▶ Goal of the exercise:
In the data below, count how many lines contain "Nideggen" and give that number by itself.

[Records drawn from a dataset]

/---

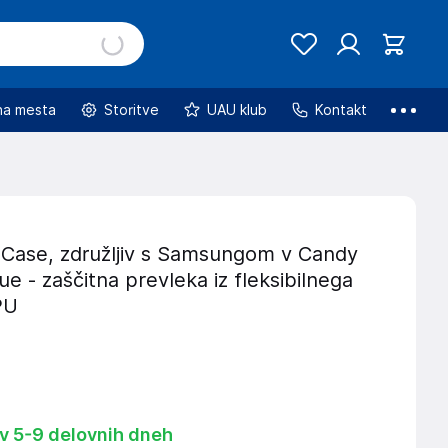
na mesta
Storitve
UAU klub
Kontakt
Case, združljiv s Samsungom v Candy
e - zaščitna prevleka iz fleksibilnega
PU
 v 5-9 delovnih dneh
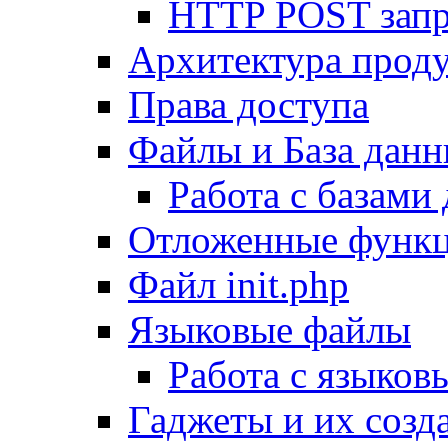
HTTP POST зап
Архитектура проду
Права доступа
Файлы и База дан
Работа с базами
Отложенные функ
Файл init.php
Языковые файлы
Работа с языко
Гаджеты и их созд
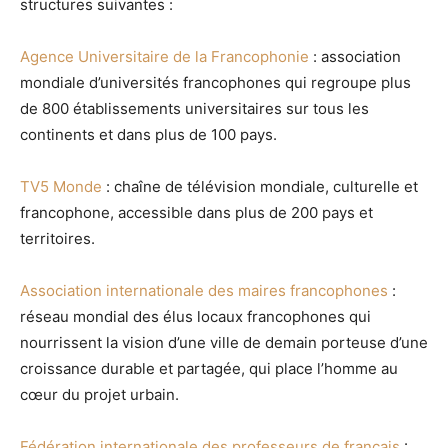
structures suivantes :
Agence Universitaire de la Francophonie
: association
mondiale d’universités francophones qui regroupe plus
de 800 établissements universitaires sur tous les
continents et dans plus de 100 pays.
TV5 Monde
: chaîne de télévision mondiale, culturelle et
francophone, accessible dans plus de 200 pays et
territoires.
Association internationale des maires francophones
:
réseau mondial des élus locaux francophones qui
nourrissent la vision d’une ville de demain porteuse d’une
croissance durable et partagée, qui place l’homme au
cœur du projet urbain.
Fédération internationale des professeurs de français
:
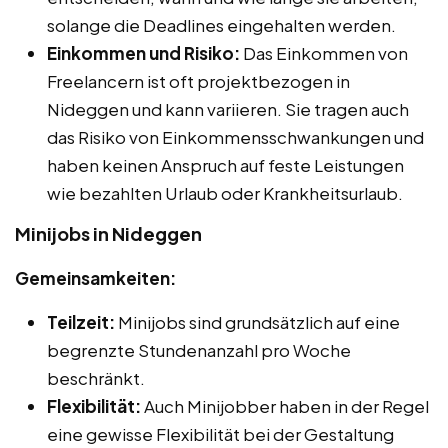
solange die Deadlines eingehalten werden.
Einkommen und Risiko:
Das Einkommen von
Freelancern ist oft projektbezogen in
Nideggen und kann variieren. Sie tragen auch
das Risiko von Einkommensschwankungen und
haben keinen Anspruch auf feste Leistungen
wie bezahlten Urlaub oder Krankheitsurlaub.
Minijobs in Nideggen
Gemeinsamkeiten:
Teilzeit:
Minijobs sind grundsätzlich auf eine
begrenzte Stundenanzahl pro Woche
beschränkt.
Flexibilität:
Auch Minijobber haben in der Regel
eine gewisse Flexibilität bei der Gestaltung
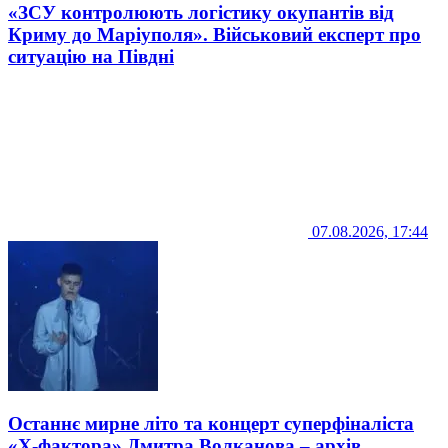
«ЗСУ контролюють логістику окупантів від
Криму до Маріуполя». Військовий експерт про
ситуацію на Півдні
07.08.2026, 17:44
Останнє мирне літо та концерт суперфіналіста
«Х-фактора» Дмитра Волканова – архів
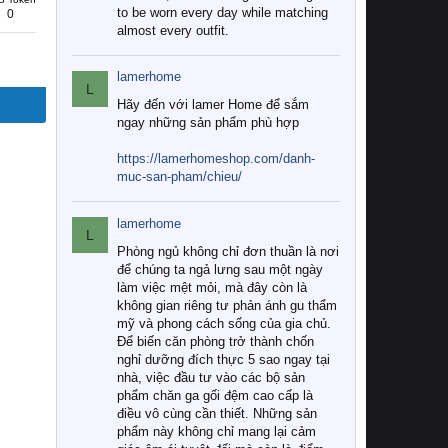
to be worn every day while matching
0
almost every outfit.
lamerhome
L
Hãy đến với lamer Home để sắm
ngay những sản phẩm phù hợp
https://lamerhomeshop.com/danh-
muc-san-pham/chieu/
lamerhome
L
Phòng ngủ không chỉ đơn thuần là nơi
để chúng ta ngả lưng sau một ngày
làm việc mệt mỏi, mà đây còn là
không gian riêng tư phản ánh gu thẩm
mỹ và phong cách sống của gia chủ.
Để biến căn phòng trở thành chốn
nghỉ dưỡng đích thực 5 sao ngay tại
nhà, việc đầu tư vào các bộ sản
phẩm chăn ga gối đệm cao cấp là
điều vô cùng cần thiết. Những sản
phẩm này không chỉ mang lại cảm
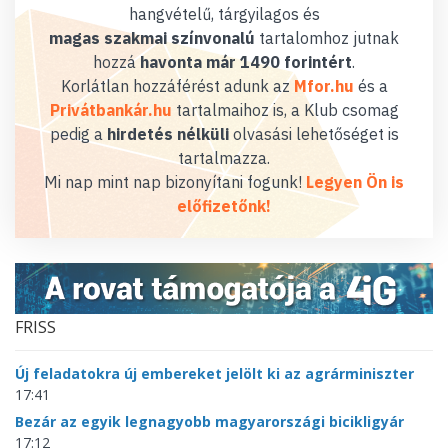
hangvételű, tárgyilagos és
magas szakmai színvonalú
tartalomhoz jutnak
hozzá
havonta már 1490 forintért
.
Korlátlan hozzáférést adunk az
Mfor.hu
és a
Privátbankár.hu
tartalmaihoz is, a Klub csomag
pedig a
hirdetés nélküli
olvasási lehetőséget is
tartalmazza.
Mi nap mint nap bizonyítani fogunk!
Legyen Ön is
előfizetőnk!
FRISS
Új feladatokra új embereket jelölt ki az agrárminiszter
17:41
Bezár az egyik legnagyobb magyarországi bicikligyár
17:12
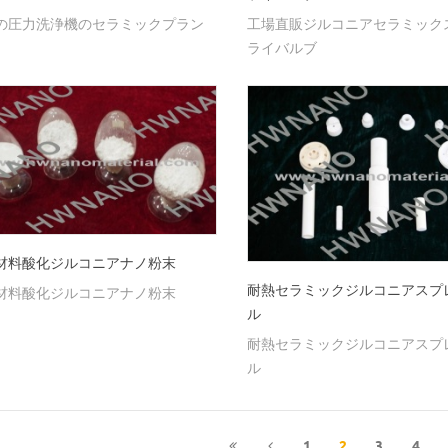
の圧力洗浄機のセラミックプラン
工場直販ジルコニアセラミック
ライバルブ
材料酸化ジルコニアナノ粉末
耐熱セラミックジルコニアスプ
材料酸化ジルコニアナノ粉末
ル
耐熱セラミックジルコニアスプ
ル
1
2
3
4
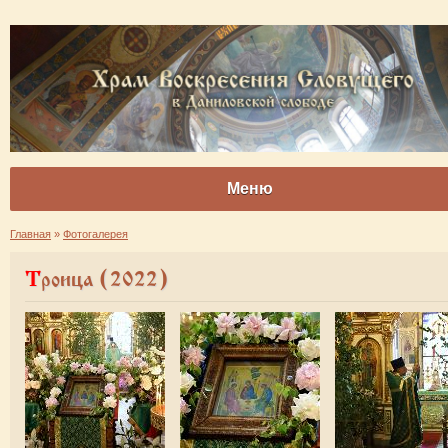
Меню
Главная
»
Фотогалерея
Троица (2022)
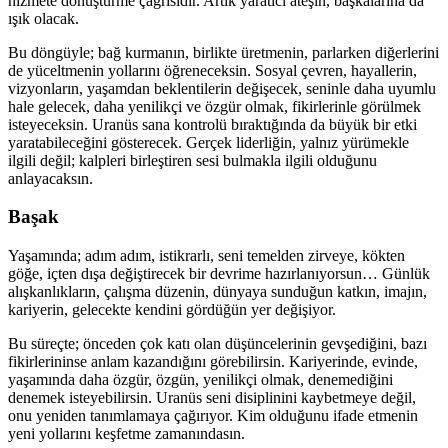
hizmete dönüştürme çağrısıdır. Artık yaratıcı ateşin, başkalarına da
ışık olacak.
Bu döngüyle; bağ kurmanın, birlikte üretmenin, parlarken diğerlerini
de yüceltmenin yollarını öğreneceksin. Sosyal çevren, hayallerin,
vizyonların, yaşamdan beklentilerin değişecek, seninle daha uyumlu
hale gelecek, daha yenilikçi ve özgür olmak, fikirlerinle görülmek
isteyeceksin. Uranüs sana kontrolü bıraktığında da büyük bir etki
yaratabileceğini gösterecek. Gerçek liderliğin, yalnız yürümekle
ilgili değil; kalpleri birleştiren sesi bulmakla ilgili olduğunu
anlayacaksın.
Başak
Yaşamında; adım adım, istikrarlı, seni temelden zirveye, kökten
göğe, içten dışa değiştirecek bir devrime hazırlanıyorsun… Günlük
alışkanlıkların, çalışma düzenin, dünyaya sunduğun katkın, imajın,
kariyerin, gelecekte kendini gördüğün yer değişiyor.
Bu süreçte; önceden çok katı olan düşüncelerinin gevşediğini, bazı
fikirlerininse anlam kazandığını görebilirsin. Kariyerinde, evinde,
yaşamında daha özgür, özgün, yenilikçi olmak, denemediğini
denemek isteyebilirsin. Uranüs seni disiplinini kaybetmeye değil,
onu yeniden tanımlamaya çağırıyor. Kim olduğunu ifade etmenin
yeni yollarını keşfetme zamanındasın.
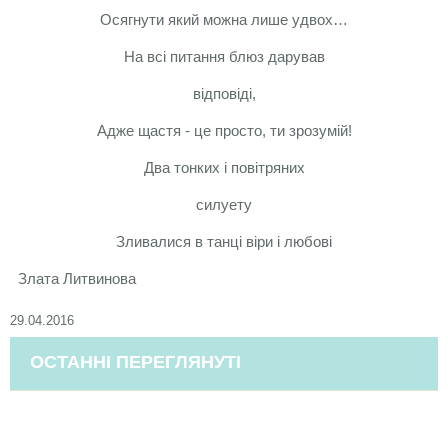
Осягнути який можна лише удвох…
На всі питання блюз дарував
відповіді,
Адже щастя - це просто, ти зрозумій!
Два тонких і повітряних
силуету
Зливалися в танці віри і любові
Злата Литвинова
29.04.2016
ОСТАННІ ПЕРЕГЛЯНУТІ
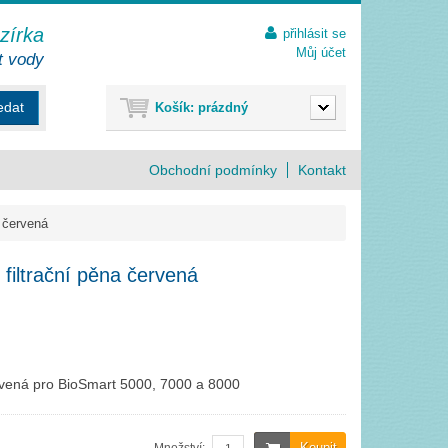
ezírka
přihlásit se
Můj účet
t vody
edat
Košík:
prázdný
Obchodní podmínky
Kontakt
a červená
 filtrační pěna červená
ervená pro BioSmart 5000, 7000 a 8000
Koupit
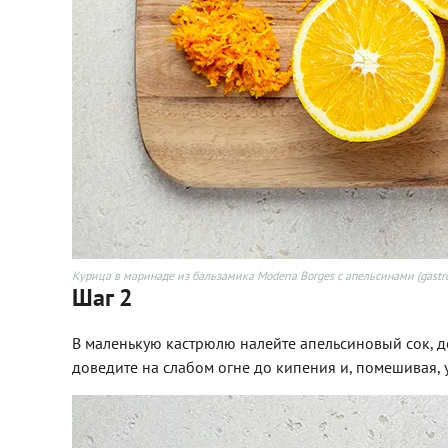
Курица в маринаде из бальзамика Modena Borges с апельсинами (gastr
Шаг 2
В маленькую кастрюлю налейте апельсиновый сок, д
доведите на слабом огне до кипения и, помешивая, 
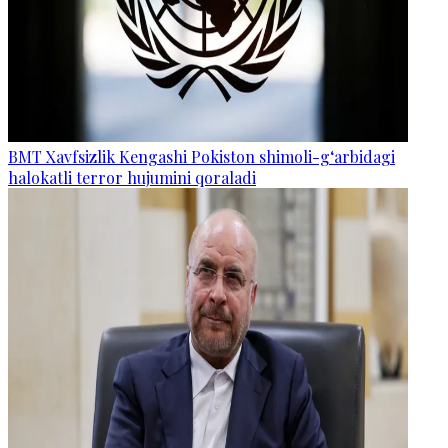
BMT Xavfsizlik Kengashi Pokiston shimoli-g‘arbidagi
halokatli terror hujumini qoraladi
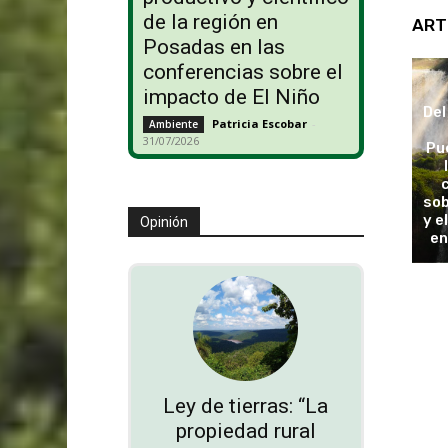
de la región en
ART
Posadas en las
conferencias sobre el
impacto de El Niño
Del
Patricia Escobar
-
Ambiente
31/07/2026
Pu
sob
y e
Opinión
en
Ley de tierras: “La
propiedad rural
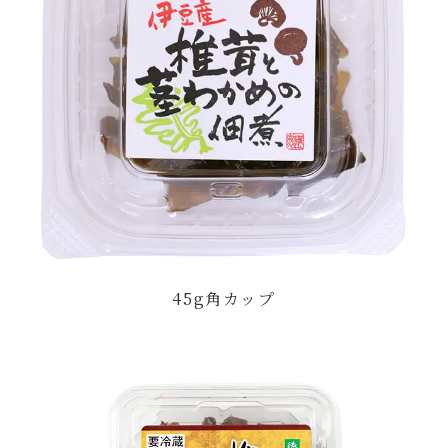
45g角カップ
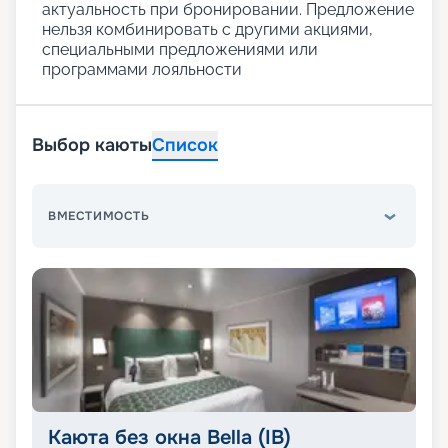
актуальность при бронировании. Предложение
нельзя комбинировать с другими акциями,
специальными предложениями или
программами лояльности
Выбор каюты
Список
ВМЕСТИМОСТЬ
Каюта без окна Bella (IB)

\---

▶ Solution below:
2